I think that's normal, what universities teach as OOP is very different to what's actually done in the real world. But it was always that way. I learned OOP as a kid and UML didn't feature. Then at university it was taught in a very theoretical way. On the other hand things like encapsulation, inheritance etc are still widely used.

Rust is quite bad on this, having to rely on external crates for error handling or macros is even worse than what async runtime to pick up.

Yes, I mean crates like anyerror and syn.

But you can't expect the language std to supply you with every package under the sun.

I don't have an answer what the alternative is going to look like. But smarter people than me may find something. C/C++ are doing fine without package managers. Go at least has a more capable standard library than Rust. But I'm not sure if Go's import github approach is the answer.

One idea I've been entertaining is to not allow transitive imports in packages. It would probably lead to far fewer and more capable packages, and a bigger standard library. Much harder to imagine a left-pad incident in such an ecosystem.

> Go at least has a more capable standard library than Rust.

Many Golang projects I see in the wild will import a number of dependencies with significant feature overlap with sections of the standard library, or even be intended as a replacement for them. So it seems that having an expansive stdlib isn’t sufficient to avoid deep dependency trees, it probably helps to some degree but it’s definitely not a panacea.

That's not really that surprising when you think about it. Standard library-provided things are implemented on a basis of working OK for as many scenarios as possible, not on one of being the best possible implementation for every possible scenario.

The solution exists, and those are curated package repositories as we have in Linux distributions. In C I can simply install a -dev package and use some library which sees some quality control and security updates from the distribution.

The problem is that the UNIX shell model got very successful and is now also used on other platforms with poor package management, so all the language-level packaging system were created instead. But those did not learn from the lessons of Linux distributions. Cargo is particularly bad.

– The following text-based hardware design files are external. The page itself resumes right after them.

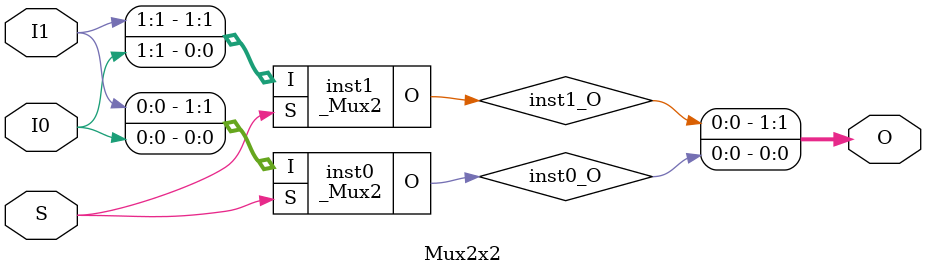
<source format=v>
module _Mux2 (input [1:0] I, input  S, output  O);
wire  inst0_out;
coreir_bitmux inst0 (.in0(I[0]), .in1(I[1]), .sel(S), .out(inst0_out));
assign O = inst0_out;
endmodule

module Mux2x2 (input [1:0] I0, input [1:0] I1, input  S, output [1:0] O);
wire  inst0_O;
wire  inst1_O;
_Mux2 inst0 (.I({I1[0],I0[0]}), .S(S), .O(inst0_O));
_Mux2 inst1 (.I({I1[1],I0[1]}), .S(S), .O(inst1_O));
assign O = {inst1_O,inst0_O};
endmodule


</source>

TFA is literally talking about vulnerabilities in Linux packages. There are gajillions of them. Curated package repositories are not solving this problem.

>C/C++ are doing fine without package managers.

They're not either, every one of these projects contains a gigantic vendor/ folder full of unmaintained libraries, modified so much that keeping up with the latest changes is impossible so they're stuck with whatever version they copied back in 2009.

You make that sound worse than it is. On the overall topic, you have 0 supply chain risk, and the whole thing is local. Also, your code from 2009 is still valid. That would be a foreign concept in some languages like Python.

you have your supply chain risk still, it's just frozen as of 2009 and whatever you vendored back then is as of today swiss cheese; also you'd better have the compiler suite vendored, too (as you should with this strategy).

there's nothing stopping you from using python from 2009 except why would you want to do that to yourself - but the same strategy applies. the reference python implementation is written in C, after all.

In C and C++'s case, the batteries included is POSIX + Khronos.

A stdlib doesn't have to provide everything under the sun in order to be helpful here.

Languages with rich standard libraries provide enough common components that it's feasible to build things using only a small handful of external dependencies. Each of those can be carefully chosen, monitored, and potentially even audited, by an individual or small team.

That doesn't make the resulting software exploit-proof, of course, but it seems to me much less risky than an ecosystem where most programs pull in hundreds of dependencies, all of which receive far less scrutiny than a language's standard library.